Age: 19 Year Diagnosed: 1999 Location: Los Angeles, Ca
"I was on a long hike last summer. Because of the heat I sweat the adhesive off of my Omnipod, and had to apply a new one in middle of the woods. Since it’s part of The Long Trail, we would see people pretty often. A group of hikers came upon us, just as I was flicking the air bubbles out of the needle. I think they thought I was a drug user, their jaws dropped and they started backing off. I had to call out and tell them that I was a diabetic and that nothing fishy was going on.
I hate when people thing that we can’t make normal lifestyle choices! It could be as simple as someone telling me I shouldn’t be eating a cookie or people babying me on hikes. I’ve been a counselor for two years in a survival camp, I can definitely fend for myself. When people are suddenly experts in how I should handle myself and how I should maintain my health it really irks me. I’ve been living with type one as long as I can remember, don’t patronize me about how I should be operating. I find also that there is a big difference between when people care and when people “care” in this regard, people who care help me be less scatterbrained about it, for instance someone reminding me to dose fifteen minutes before food.

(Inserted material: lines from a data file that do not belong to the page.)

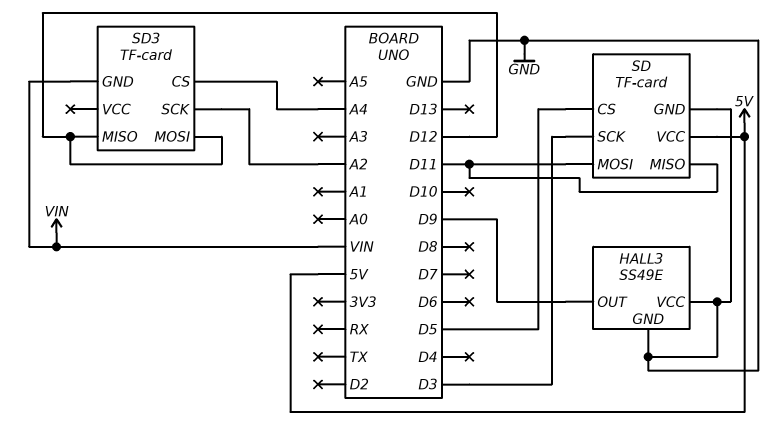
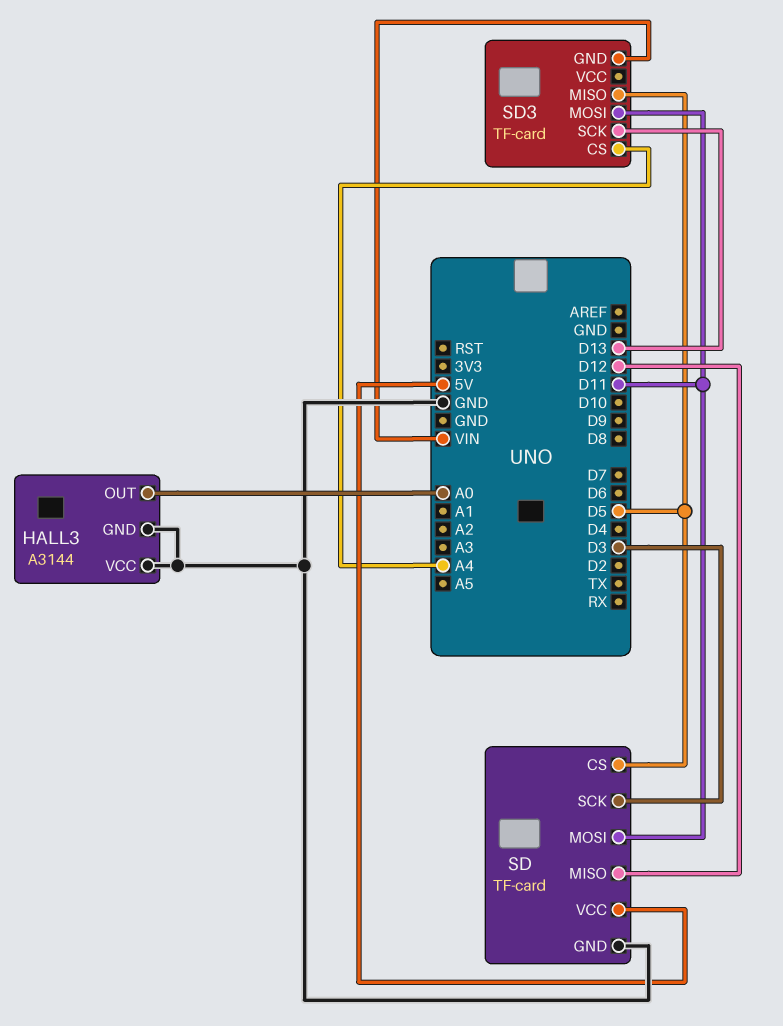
HALL3: SS49E -> A3144
HALL3 pin OUT: D9 -> A0
SD pin MISO: D11 -> D12
SD3 pin MISO: D12 -> D5
SD3 pin MOSI: D12 -> D11
SD3 pin SCK: A2 -> D13

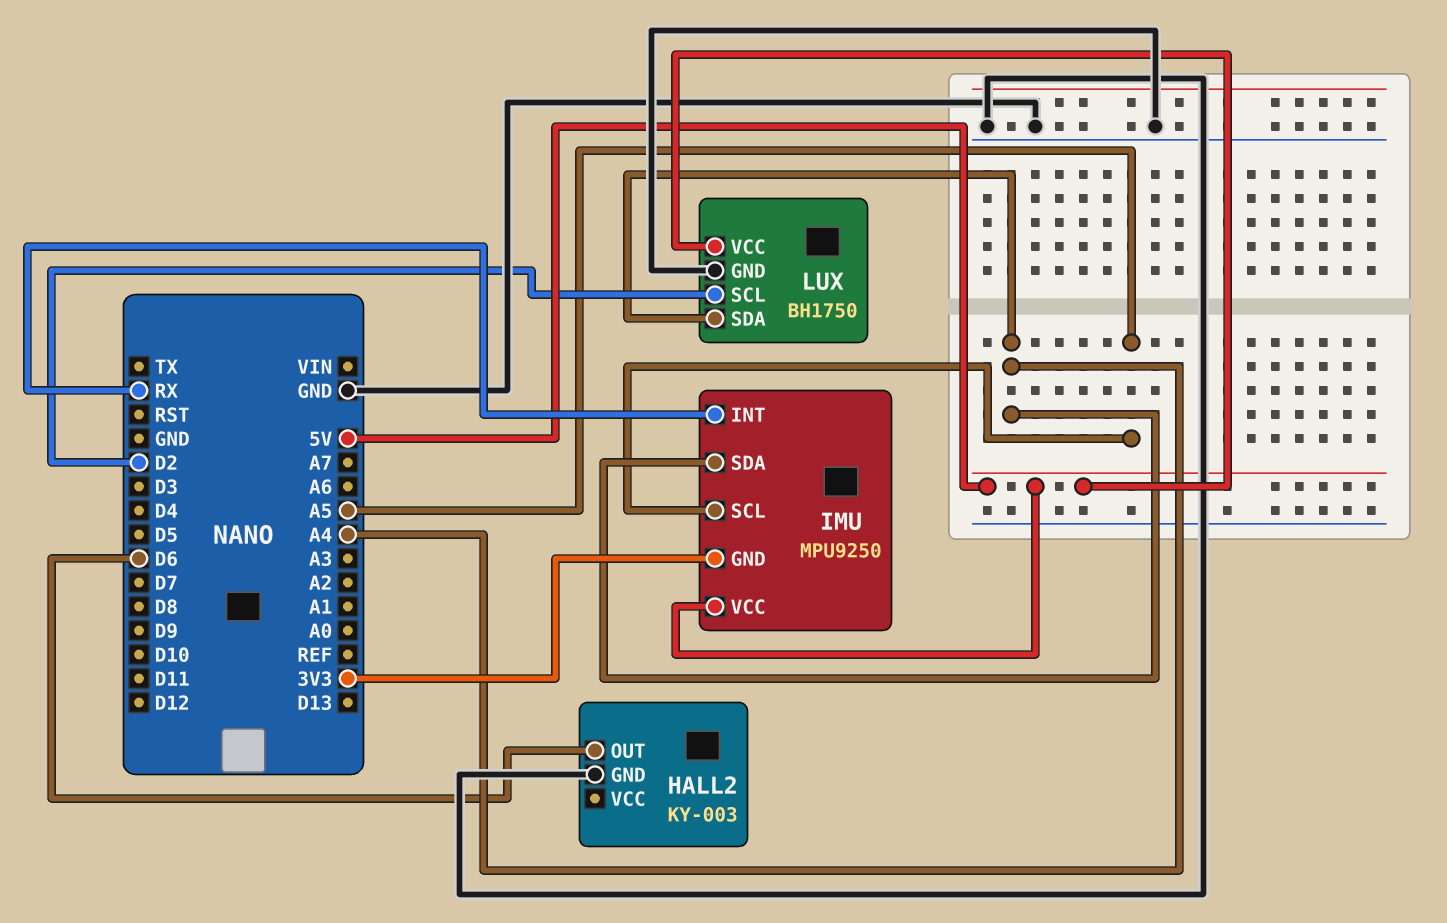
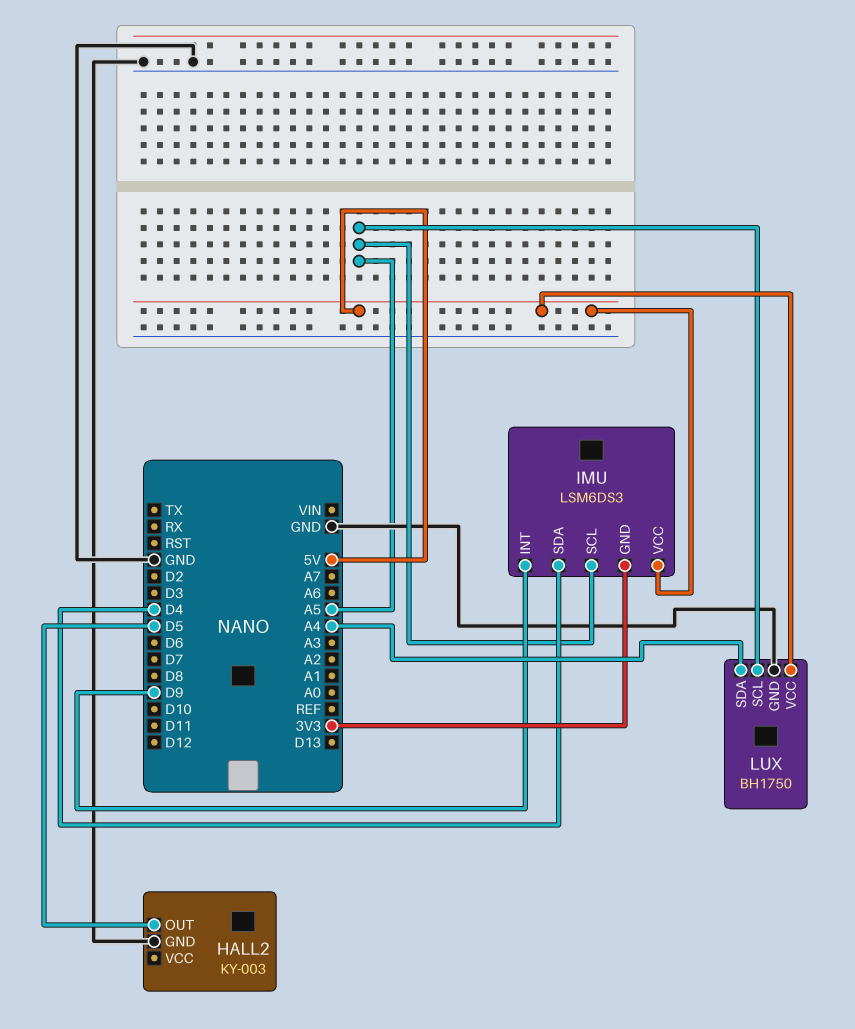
HALL2 pin OUT: D6 -> D5
IMU: MPU9250 -> LSM6DS3
IMU pin INT: RX -> D9
IMU pin SDA: A4 -> D4
LUX pin SCL: D2 -> A5

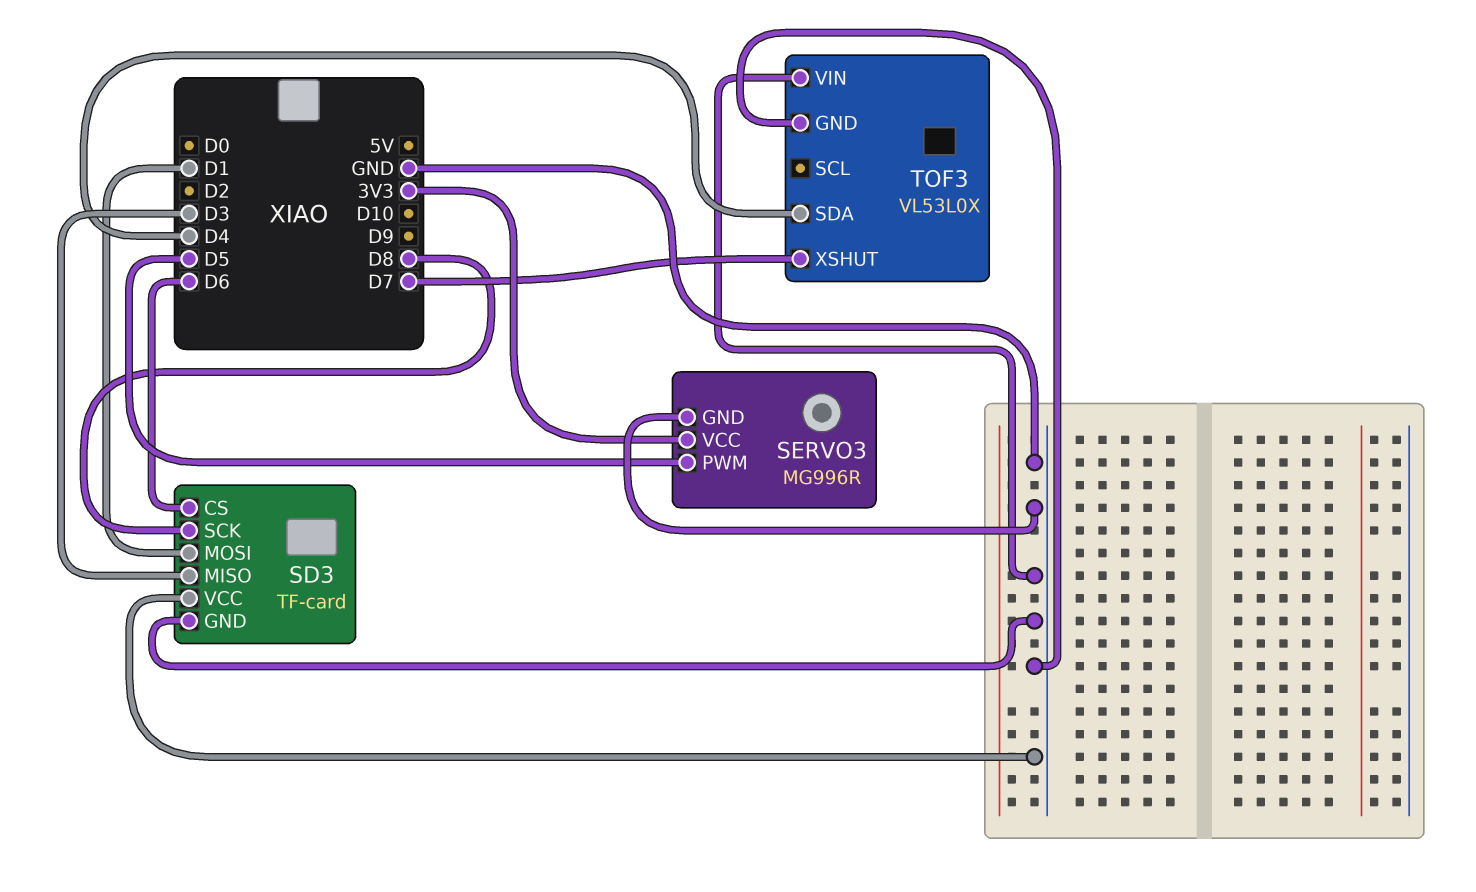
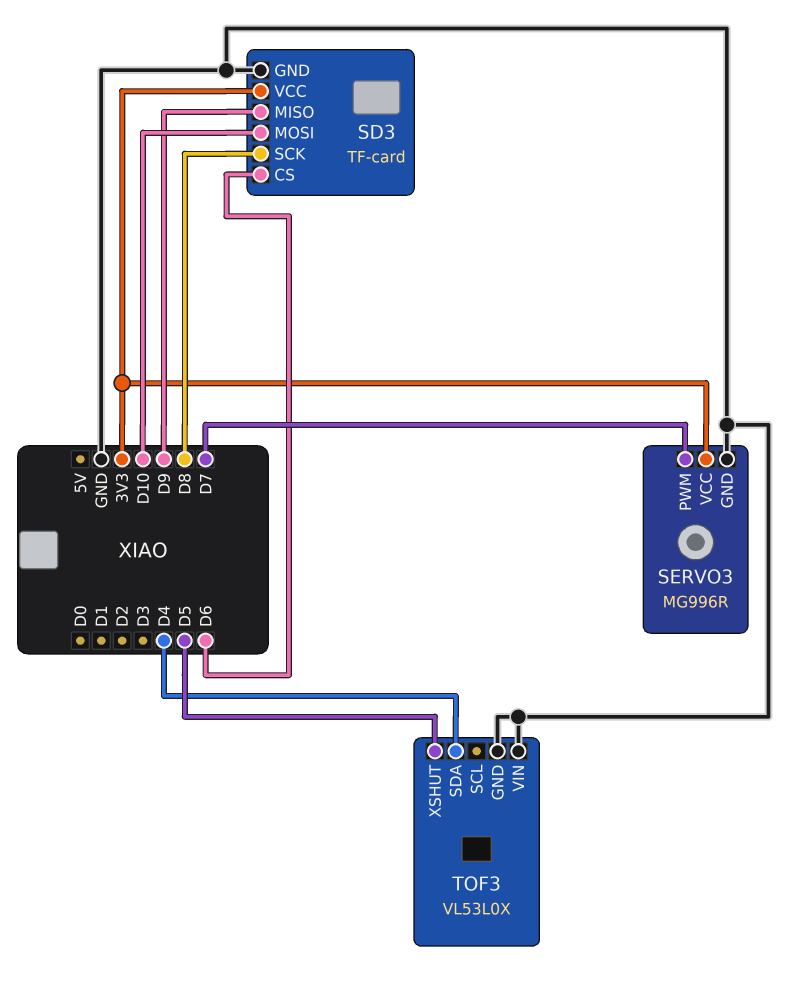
SD3 pin MISO: D3 -> D9
SD3 pin MOSI: D1 -> D10
SD3 pin VCC: GND -> 3V3
SERVO3 pin PWM: D5 -> D7
TOF3 pin XSHUT: D7 -> D5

Then there are people who “care”, who really just want to be right, “don’t eat that it’s sugary”. I’d say the misconception I'd like to fix is that diabetics can’t take care of themselves.
I went to boarding school at the age of fourteen. When I left home it really hit me how responsible I was for my health. I no longer had the crutch of parents who could monitor my every move. About that time I started getting into fitness and overall health much more. I’ve had diabetes as long as I can remember, but it hit me then that the person that you can rely most on is you. It’s always nice to educate someone else about what’s going on, but the person whose knowledge and being we should be most concerned about is ourselves. Be proactive, go out, and be the best that you can be, no one else can.
Being mindful of the big picture. It helps so much to sit down, look at your numbers, and see how they can be improved. A lot of the time you don’t need an endocrinologist to tell you to up your basil in the mornings. If you sit down and look at the trends over time in your logs, you’re already steps ahead in your journey to fix whatever is going wrong. One of the worst things I was doing was only concentrating on the now, looking at the whole helped me a huge amount.